Other provisions of the ACA, unrelated to job-based health plans, that have become familiar to consumers could go away, depending on the extent of “repeal and replace” efforts.
▪ Black lung: Two amendments were meant to make it easier for longtime coal miners with black lung disease to get disability benefits. They are referred to as the “Byrd amendments,” for late Sen. Robert C. Byrd (D-W.Va.), who wrote them.
One allows widows of coal miners who received federal black lung benefits to continue receiving them after their husbands die. The other says a worker with at least 15 years in the mines and disabling breathing problems is presumed to have black lung. That shifted the burden of proving that the disability was directly caused by working in the mines away from the victim to the company.
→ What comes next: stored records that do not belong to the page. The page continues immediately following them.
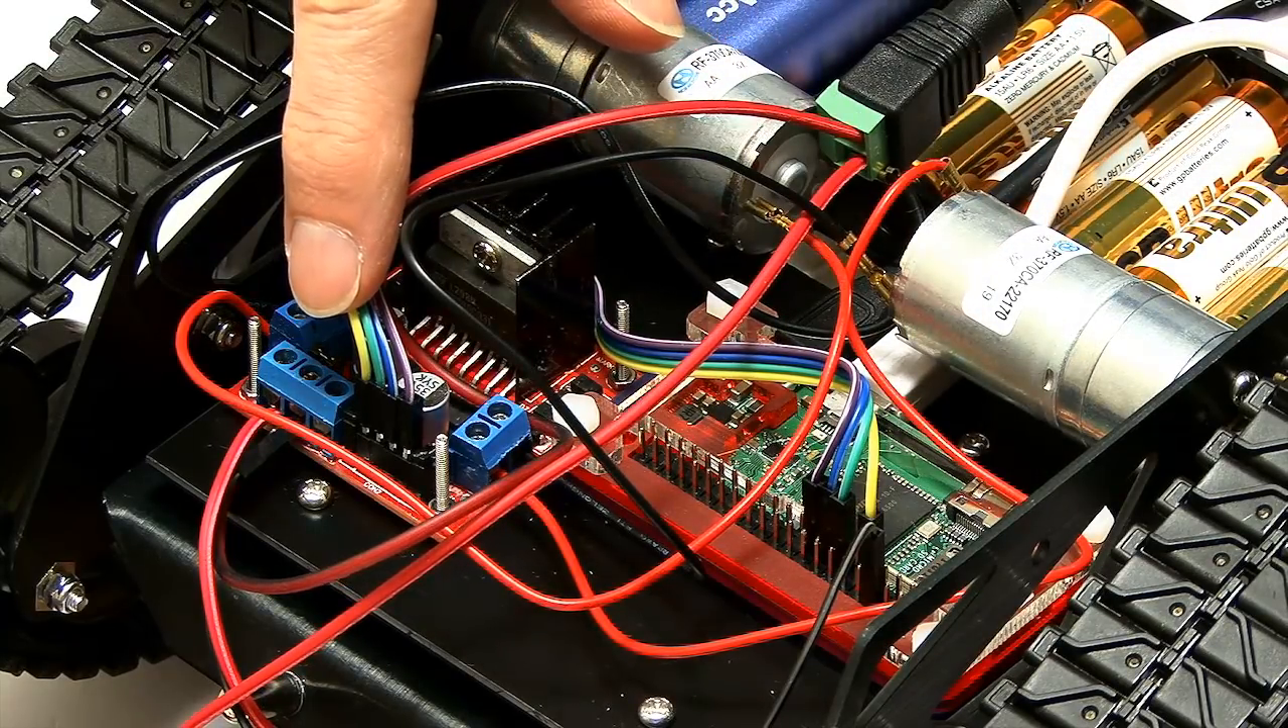But basically, you've got four GPIO pins from the Pi connected here through to the motor controller.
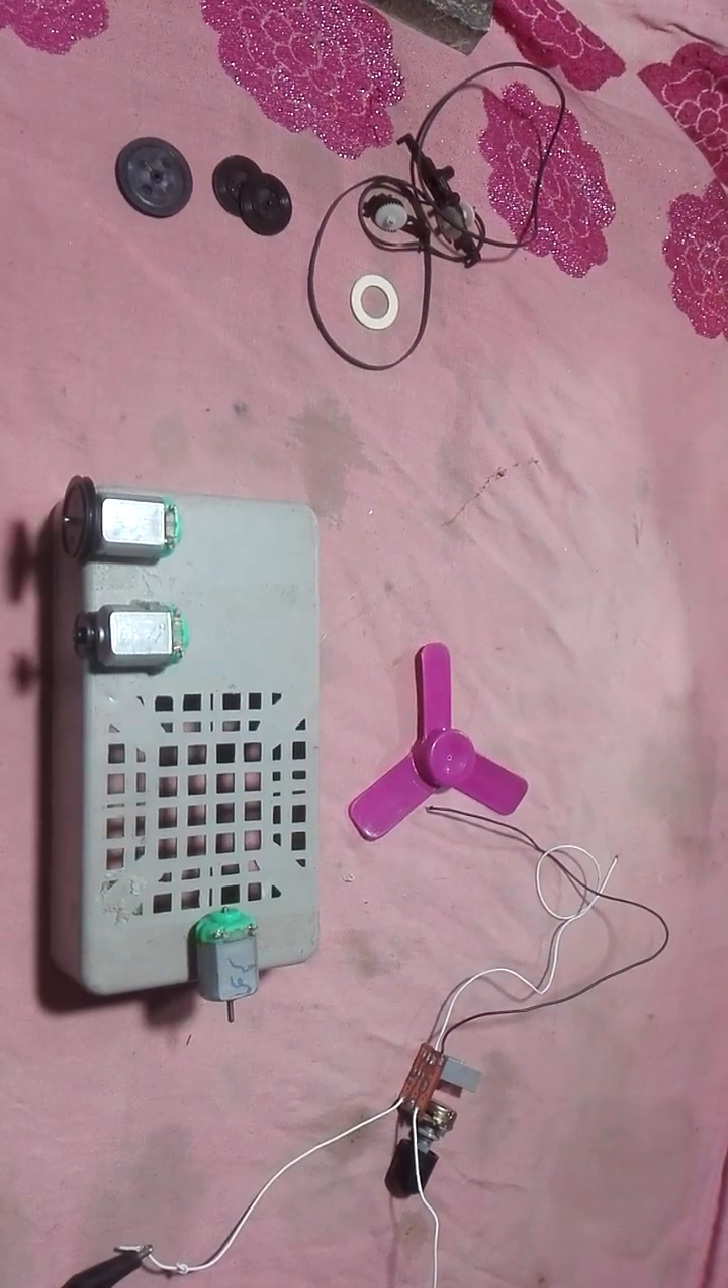دوستو میں نے تین موٹریں لگا لی ہیں۔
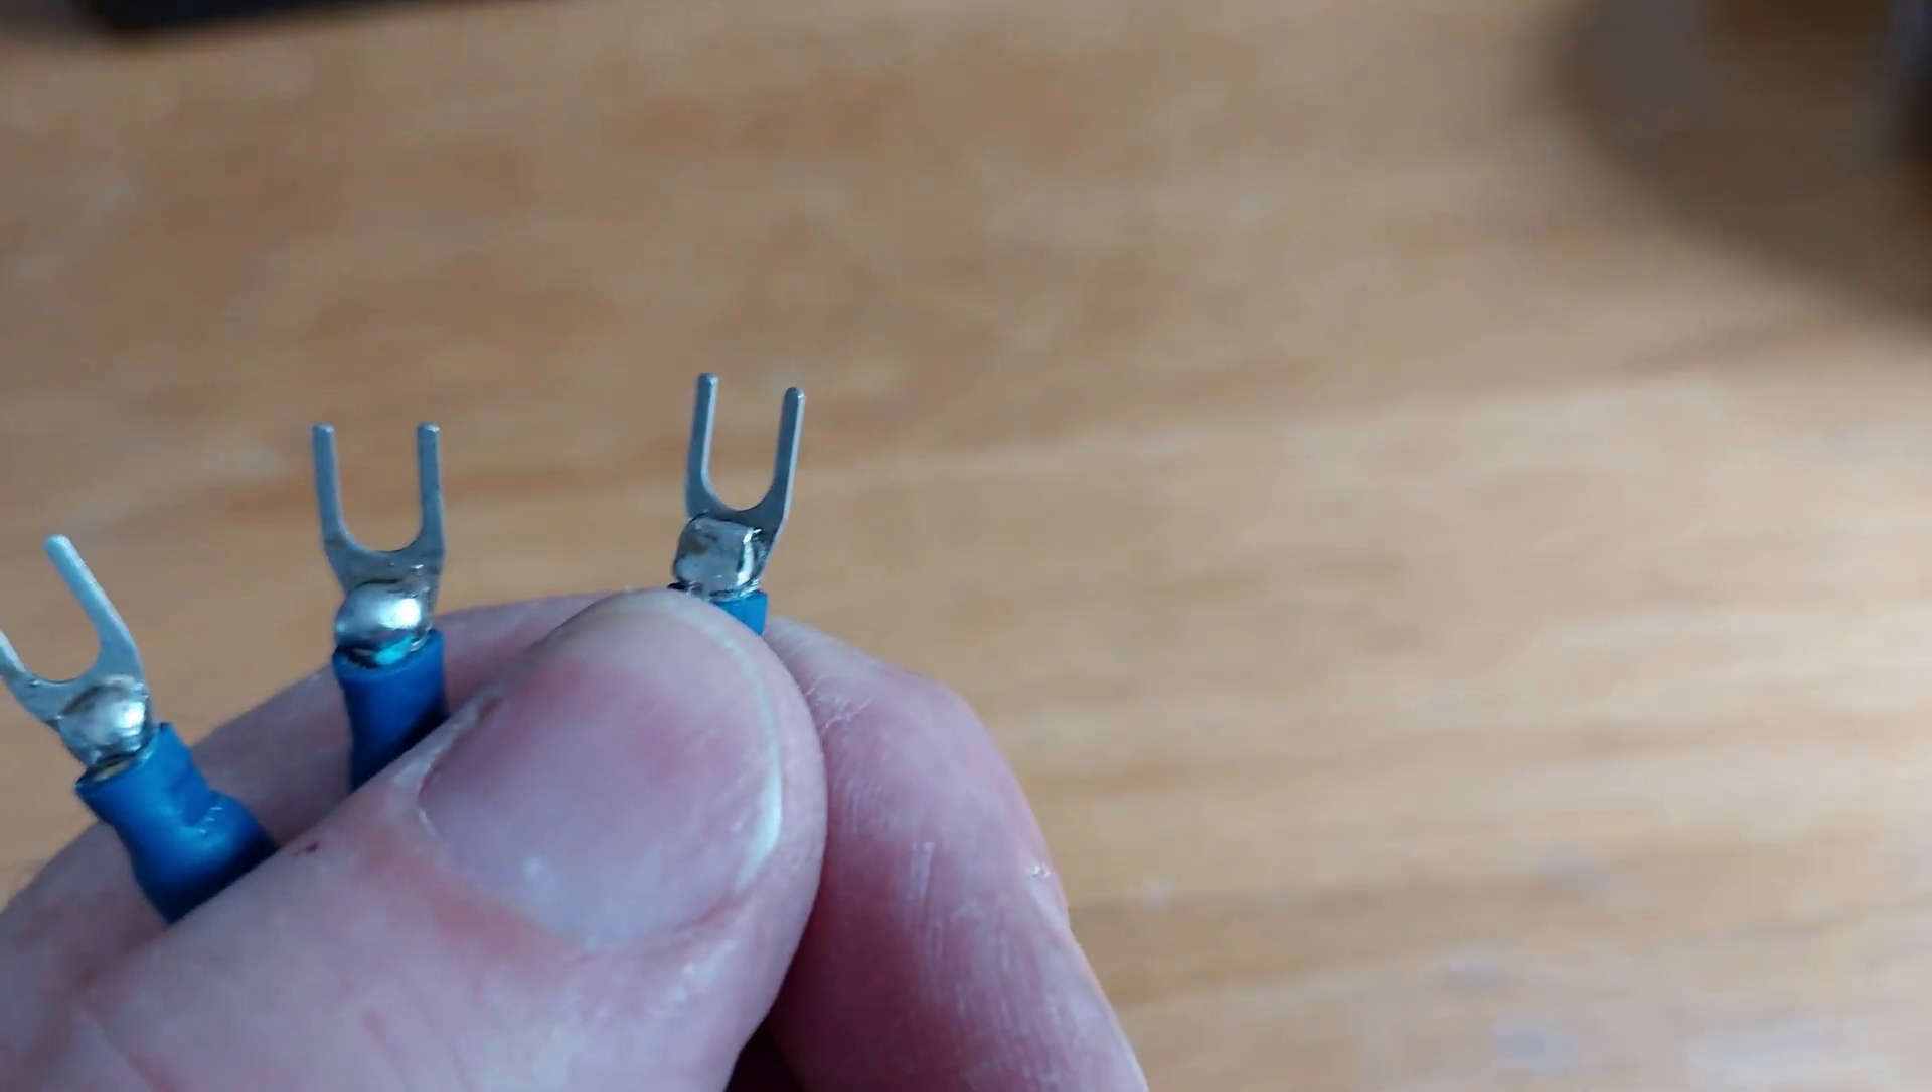I've made these connections off with some fork spade connectors that I've crimped but also pulled the insulation sleeves back so that I could solder the connections in as well.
▪ Menu calorie counts: Most restaurants and fast food chains with at least 20 stores are required to post calorie counts of their menu items.
▪ Breastfeeding benefits: Employers are required to provide a place and time for women to pump breast milk for up to a year after giving birth. The place must be private, other than a bathroom. In addition, most plans must offer breast-feeding support and equipment without a co-pay.